Second, the Skyride coalescent model assumed that the population size
changes coincide with the internal nodes of the phylogeny. We relaxed
this assumption by using the Skygrid coalescent model (Gill et al.,
2012), which allows the population size to change at regular grid
points. Instead of performing a separate analysis for each alignment,
this method also allowed a multilocus analysis. Each region had its own
(best-fit) nucleotide substitution process, and a phylogenetic tree
structure, but they all shared a mean substitution rate. To specify the
grid points in the Skygrid model, the time cutoff value was set to 14
years (beyond which the population size was assumed to be constant).

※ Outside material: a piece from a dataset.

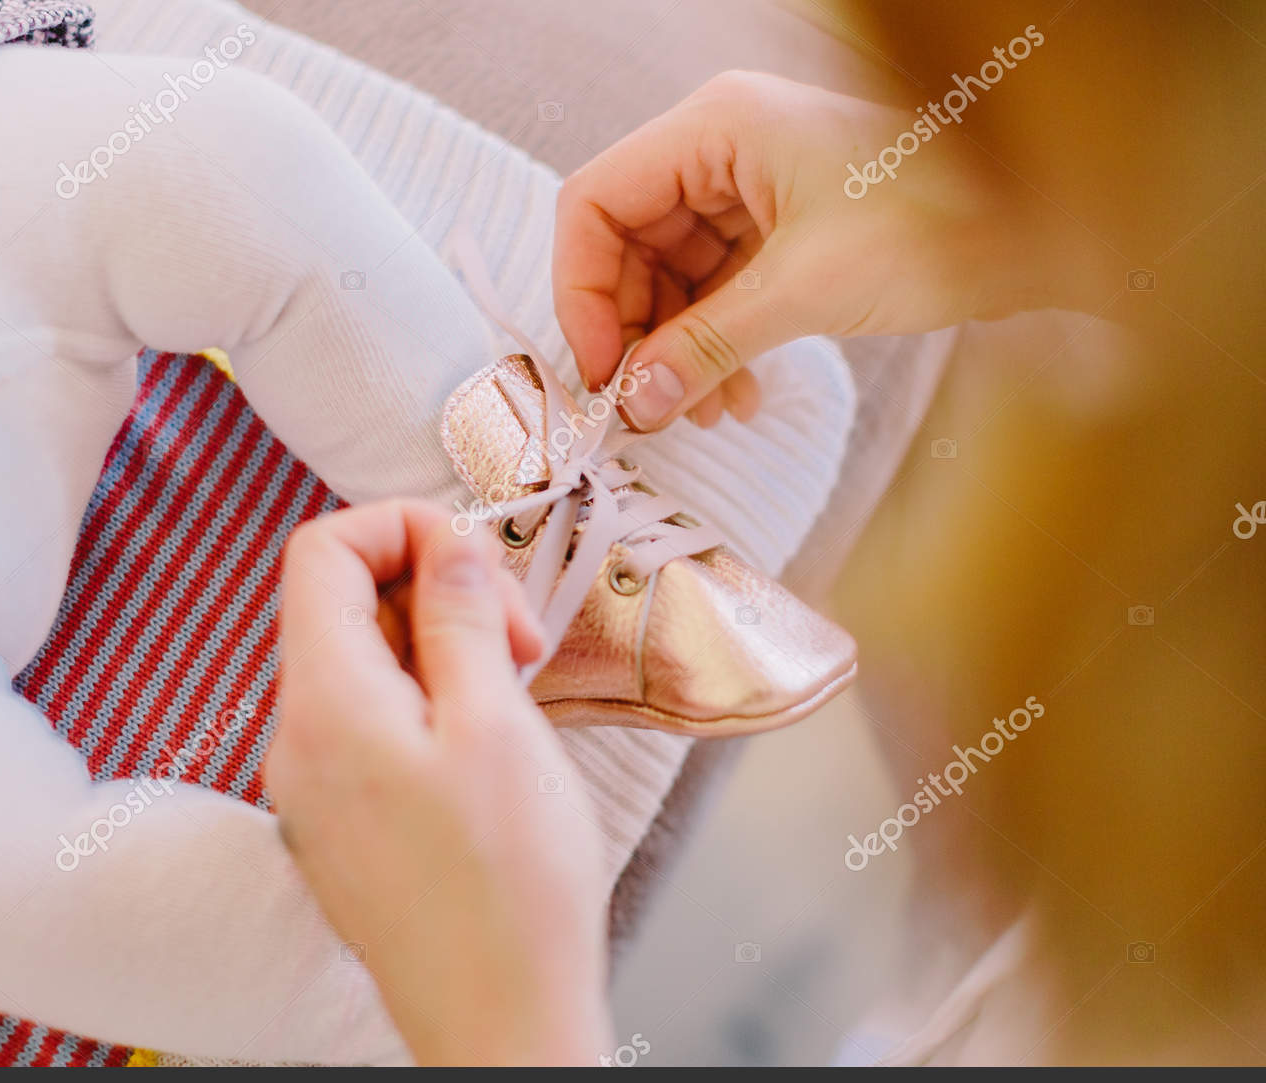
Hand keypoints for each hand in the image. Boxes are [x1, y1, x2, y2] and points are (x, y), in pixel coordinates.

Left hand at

This was based on the root age estimates of around 2005 from the main
analyses. The population size was allowed to change every 0.5 years. We
also varied the time cutoff parameter while the grid points remained 0.5
years apart. We found that all analyses yielded highly similar estimates
(Table S5 ).
Third, there were a number of incomplete TiLV genome sequences deposited
in the NCBI database, available as individual genome segments. We
retrieved them from the database. Short sequences (i.e. those with
length < 90% of the shortest sequence in the main dataset)

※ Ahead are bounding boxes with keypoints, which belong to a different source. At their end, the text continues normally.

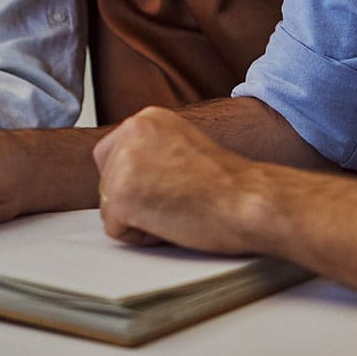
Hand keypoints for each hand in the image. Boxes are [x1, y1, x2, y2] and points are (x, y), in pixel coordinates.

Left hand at [93, 107, 260, 253]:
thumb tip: (134, 171)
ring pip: (110, 205)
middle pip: (107, 180)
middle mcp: (131, 130)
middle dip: (134, 200)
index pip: (112, 154)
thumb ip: (153, 150)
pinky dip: (141, 237)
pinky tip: (171, 222)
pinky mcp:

were excluded to allow for more information to be retained in the
alignments. In total, four segments had additional sequences, including
segments 1, 3, 5, and 9 (Table S2 and Table S6 ). For
each segment, the same set of analyses, including the ML tree
estimation, temporal signal assessment, and Bayesian phylodynamic
inference, was performed as aforementioned.